Students in most countries today pay tuition fees. Even countries that took great pride in their public universities (like Australia, Germany and the UK)started quietly with smallish top-up fees, higher education contribution schemes or whatever their euphemism for charging higher education students for their education might have been. Fees went up and up and up ever since. It goes without saying that people from poorer families face ever higher hurdles in their attempts at accessing higher education. They'll either often be unable to afford steep up-front fees, or the thought of gigantic student debts will put them off higher education forever. There are all sorts of rationales, some less rational than others, for why these fees were and are supposedly necessary.
It's probably worth noting that in each of the countries mentioned they were introduced by a generation of politicians that themselves benefited from tuition free access to university. Probably a phenomenon similar to that miserable little black man on the US Supreme Court, Clarence Thomas. A beneficiary of affirmative action policies if there ever was one, he now spends most of his time on turning back the clock on affirmative action (as well as civil rights like reproductive rights of women). I digress, I apologize.
Now, given that students pay ever more and more, and end up with ever higher debts when they graduate - let's ignore those scholarship receiving students attending investment banks with a little bit of education attached to them, like Harvard University, Princeton and other elitist outfits - it seems worth asking, why students continue to study for degrees in the arts and humanities, given that such degrees are not exactly leading to straightforward money-printing-press-equivalent degrees as law and medicine degrees , or even engineering degrees do.
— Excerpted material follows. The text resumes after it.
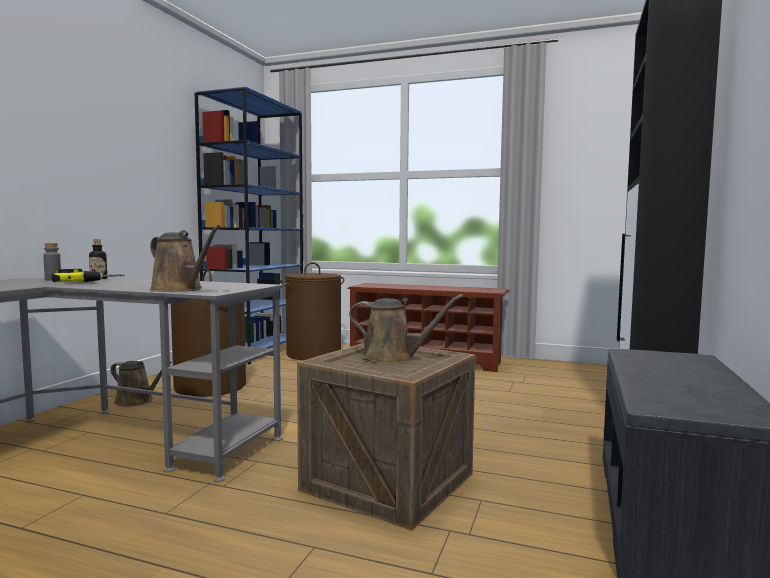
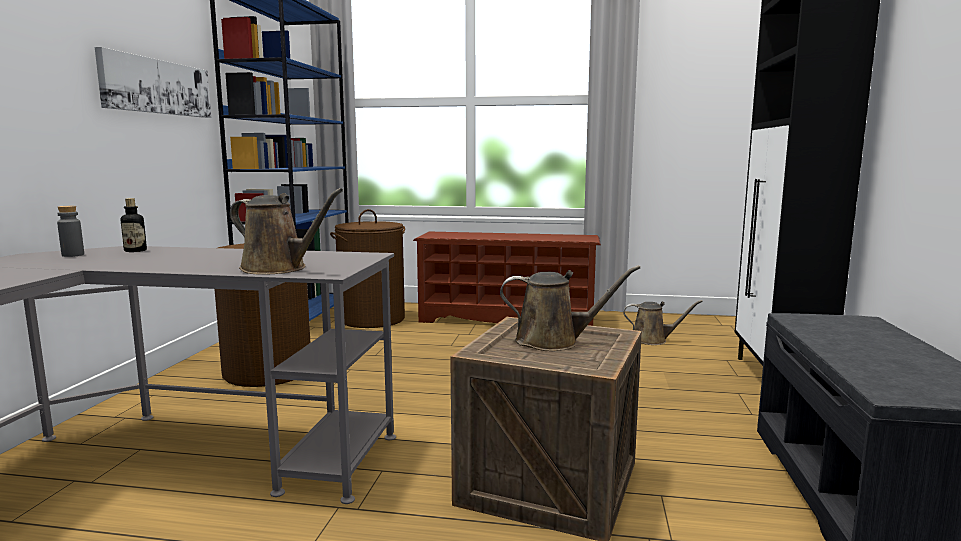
camera: 10 degrees left, 5 degrees up
power drill [51,269,124,282] -> none
brown watering can [111,361,172,407] -> brown watering can moved to [623,300,703,345]
none -> picture [95,47,211,118]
Well, and here is the surprising finding from Great Britain: It is so, because only 35% of students polled in the UK declared that their primary reason for studying what they studied was the job prospects. 38% declared that they studied what they studied because of their love for the subject of their course. (This, of course includes people for whom their choice of study subject is both a subject that they love, and a subject that they chose because of job prospects.) That I find surprisingly reassuring.
Despite various governments' efforts to eliminate anything to do with culture from universities (by starving the arts and humanities of funding for research and teaching), our new 'customers' voted with their feet and elected to study arts and humanities subjects anyway. Many young people seem to have decided that universities are not merely educational factories designed to offer glorified vocational training and pseudo-academic degrees like Master's degrees in jeans design and similar such nonsense.
It is fair to say that academics have failed in most countries pretty miserably in defending the academy against the onslaughts of those aiming to transform universities into vocational training outfits. Students' love for the subjects they choose are probably one of the reasons for why arts and humanities continue to thrive these days, despite all the dooms-day sayers.